Ici, l'antisémitisme est répandu. Quelque 53 pour cent pensent que le peuple juif exerce un contrôle malsain sur le système bancaire mondial. Et 52 pour cent pensent que la version officielle de l’Holocauste est un mensonge.

Les réformateurs réticents constituent le segment le plus « modéré » et le plus persuasif, représentant 19 pour cent du soutien de Reform UK.

Ils montrent peu d’attachement idéologique au parti, motivés plutôt par un sentiment de frustration face aux échecs politiques.

Ce groupe est le moins susceptible d’avoir voté pour Reform UK lors des dernières élections générales.

Avec deux tiers de voix votant pour d’autres partis, cela suggère qu’ils ont récemment opté pour le soutien à Reform UK.

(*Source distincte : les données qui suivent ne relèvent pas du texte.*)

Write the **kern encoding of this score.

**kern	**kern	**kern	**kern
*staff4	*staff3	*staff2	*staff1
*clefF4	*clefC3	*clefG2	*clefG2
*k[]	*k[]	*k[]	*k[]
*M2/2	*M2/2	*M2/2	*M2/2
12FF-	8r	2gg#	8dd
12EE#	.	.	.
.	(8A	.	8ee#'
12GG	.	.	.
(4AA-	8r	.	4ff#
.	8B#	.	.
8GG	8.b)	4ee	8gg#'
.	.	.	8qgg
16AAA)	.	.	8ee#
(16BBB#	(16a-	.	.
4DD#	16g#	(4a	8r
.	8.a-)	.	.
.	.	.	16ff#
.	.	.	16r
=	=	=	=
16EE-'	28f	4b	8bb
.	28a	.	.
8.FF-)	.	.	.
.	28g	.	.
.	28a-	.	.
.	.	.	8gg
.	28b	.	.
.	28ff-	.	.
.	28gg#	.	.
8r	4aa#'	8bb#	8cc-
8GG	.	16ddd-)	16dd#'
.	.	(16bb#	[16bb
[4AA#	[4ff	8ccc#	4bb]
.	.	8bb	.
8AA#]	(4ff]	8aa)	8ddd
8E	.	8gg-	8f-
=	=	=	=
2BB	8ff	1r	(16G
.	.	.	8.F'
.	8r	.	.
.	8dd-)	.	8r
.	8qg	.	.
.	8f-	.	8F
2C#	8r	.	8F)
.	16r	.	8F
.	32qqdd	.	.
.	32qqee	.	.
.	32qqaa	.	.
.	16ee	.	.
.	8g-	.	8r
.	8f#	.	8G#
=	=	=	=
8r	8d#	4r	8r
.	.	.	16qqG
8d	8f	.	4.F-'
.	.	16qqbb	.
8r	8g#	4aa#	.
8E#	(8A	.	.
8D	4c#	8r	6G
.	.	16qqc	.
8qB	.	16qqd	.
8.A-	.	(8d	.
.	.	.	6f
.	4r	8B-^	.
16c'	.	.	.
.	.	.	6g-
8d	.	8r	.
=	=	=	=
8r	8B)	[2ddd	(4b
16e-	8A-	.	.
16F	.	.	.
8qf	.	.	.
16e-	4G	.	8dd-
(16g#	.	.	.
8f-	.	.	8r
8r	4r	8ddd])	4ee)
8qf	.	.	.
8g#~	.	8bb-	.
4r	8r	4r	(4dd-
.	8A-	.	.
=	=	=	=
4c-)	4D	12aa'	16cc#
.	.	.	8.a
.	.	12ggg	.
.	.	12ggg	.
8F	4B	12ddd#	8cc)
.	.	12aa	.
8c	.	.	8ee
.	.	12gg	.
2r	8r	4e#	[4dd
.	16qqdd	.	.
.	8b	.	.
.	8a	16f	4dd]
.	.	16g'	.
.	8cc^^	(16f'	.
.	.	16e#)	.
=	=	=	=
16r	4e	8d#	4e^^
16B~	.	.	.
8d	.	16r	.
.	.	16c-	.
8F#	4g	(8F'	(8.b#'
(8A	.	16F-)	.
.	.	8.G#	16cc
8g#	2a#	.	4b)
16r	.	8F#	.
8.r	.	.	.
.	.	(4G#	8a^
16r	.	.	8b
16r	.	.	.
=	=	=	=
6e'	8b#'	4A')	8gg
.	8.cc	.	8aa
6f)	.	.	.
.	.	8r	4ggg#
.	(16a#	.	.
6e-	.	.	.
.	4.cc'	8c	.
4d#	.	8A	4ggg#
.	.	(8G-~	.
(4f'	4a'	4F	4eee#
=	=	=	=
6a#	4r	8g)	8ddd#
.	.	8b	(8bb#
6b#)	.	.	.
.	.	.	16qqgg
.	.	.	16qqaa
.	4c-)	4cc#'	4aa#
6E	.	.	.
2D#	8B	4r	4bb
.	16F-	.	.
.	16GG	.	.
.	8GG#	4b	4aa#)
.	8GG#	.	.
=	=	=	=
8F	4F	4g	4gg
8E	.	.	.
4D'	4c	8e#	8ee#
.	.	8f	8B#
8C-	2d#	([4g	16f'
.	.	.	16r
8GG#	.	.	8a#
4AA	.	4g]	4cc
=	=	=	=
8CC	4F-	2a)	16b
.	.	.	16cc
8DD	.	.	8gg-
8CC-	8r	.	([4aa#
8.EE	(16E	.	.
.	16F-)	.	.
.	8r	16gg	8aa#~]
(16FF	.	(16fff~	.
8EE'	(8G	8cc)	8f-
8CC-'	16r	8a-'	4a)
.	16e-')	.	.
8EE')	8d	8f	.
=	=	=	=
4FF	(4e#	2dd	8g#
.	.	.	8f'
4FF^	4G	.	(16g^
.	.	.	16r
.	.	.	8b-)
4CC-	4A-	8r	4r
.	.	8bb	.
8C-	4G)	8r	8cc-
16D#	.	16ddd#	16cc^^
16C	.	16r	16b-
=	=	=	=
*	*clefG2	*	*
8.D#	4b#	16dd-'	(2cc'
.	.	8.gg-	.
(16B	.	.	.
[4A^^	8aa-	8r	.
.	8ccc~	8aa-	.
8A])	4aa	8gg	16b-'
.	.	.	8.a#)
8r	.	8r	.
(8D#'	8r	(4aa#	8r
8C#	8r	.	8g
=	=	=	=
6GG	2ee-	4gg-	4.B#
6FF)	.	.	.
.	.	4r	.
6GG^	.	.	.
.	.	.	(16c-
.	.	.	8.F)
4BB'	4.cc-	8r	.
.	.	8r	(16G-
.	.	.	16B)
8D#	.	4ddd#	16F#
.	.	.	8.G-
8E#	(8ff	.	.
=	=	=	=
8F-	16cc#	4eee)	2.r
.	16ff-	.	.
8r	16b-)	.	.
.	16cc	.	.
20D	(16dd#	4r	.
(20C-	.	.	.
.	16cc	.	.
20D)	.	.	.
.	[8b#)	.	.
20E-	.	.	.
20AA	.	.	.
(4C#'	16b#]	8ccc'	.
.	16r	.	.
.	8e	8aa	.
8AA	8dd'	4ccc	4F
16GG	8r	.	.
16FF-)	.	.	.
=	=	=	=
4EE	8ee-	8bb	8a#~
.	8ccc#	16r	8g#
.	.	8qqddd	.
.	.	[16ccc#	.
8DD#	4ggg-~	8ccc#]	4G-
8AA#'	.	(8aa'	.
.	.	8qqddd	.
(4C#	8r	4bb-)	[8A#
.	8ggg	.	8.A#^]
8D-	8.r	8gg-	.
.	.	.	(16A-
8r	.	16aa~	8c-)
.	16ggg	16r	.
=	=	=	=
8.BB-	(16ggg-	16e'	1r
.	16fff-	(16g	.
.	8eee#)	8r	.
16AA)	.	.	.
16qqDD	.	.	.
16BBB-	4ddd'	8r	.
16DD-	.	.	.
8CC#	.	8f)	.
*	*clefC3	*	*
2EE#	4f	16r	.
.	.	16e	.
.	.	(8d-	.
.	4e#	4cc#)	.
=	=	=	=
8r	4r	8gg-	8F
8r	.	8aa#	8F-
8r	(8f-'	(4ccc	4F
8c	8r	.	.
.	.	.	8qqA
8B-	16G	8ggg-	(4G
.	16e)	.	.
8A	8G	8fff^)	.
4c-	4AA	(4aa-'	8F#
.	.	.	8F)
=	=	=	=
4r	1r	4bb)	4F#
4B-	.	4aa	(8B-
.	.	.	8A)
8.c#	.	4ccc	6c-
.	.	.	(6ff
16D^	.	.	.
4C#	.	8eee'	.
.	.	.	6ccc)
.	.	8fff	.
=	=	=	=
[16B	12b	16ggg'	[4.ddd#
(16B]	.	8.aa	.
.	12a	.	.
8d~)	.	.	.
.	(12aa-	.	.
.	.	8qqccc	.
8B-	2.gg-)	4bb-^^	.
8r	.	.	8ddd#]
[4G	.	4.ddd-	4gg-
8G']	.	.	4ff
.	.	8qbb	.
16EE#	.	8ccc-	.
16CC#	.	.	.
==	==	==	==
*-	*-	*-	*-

« Ils sont quatre fois plus susceptibles que la moyenne des électeurs réformés britanniques – 10 % contre 46 % – de penser que les musulmans créent beaucoup de problèmes » en Grande-Bretagne, écrit le rapport.

Il s'agit d'un groupe caractérisé par « des gens qui se débrouillent » tout en « se sentant menacés par la perspective d'une insécurité économique ».

Une campagne antiraciste pourrait séparer cette section plus douce de Reform UK. Cela signifie s’attaquer aux mythes de l’immigration autour de slogans tels que « Blâmez les riches, pas les migrants » – et dénoncer le racisme de Farage et de Reform UK.

Les campagnes électorales peuvent mobiliser un grand nombre d'électeurs progressistes qui sont déjà opposés à la politique de Reform UK mais qui ne votent pas toujours.

Les marges sont serrées. Dans les 196 circonscriptions que Reform UK devrait remporter, c'est par 5 pour cent ou moins. C'est pourquoi la création de Stand Up To Racism (SUTR) est vitale.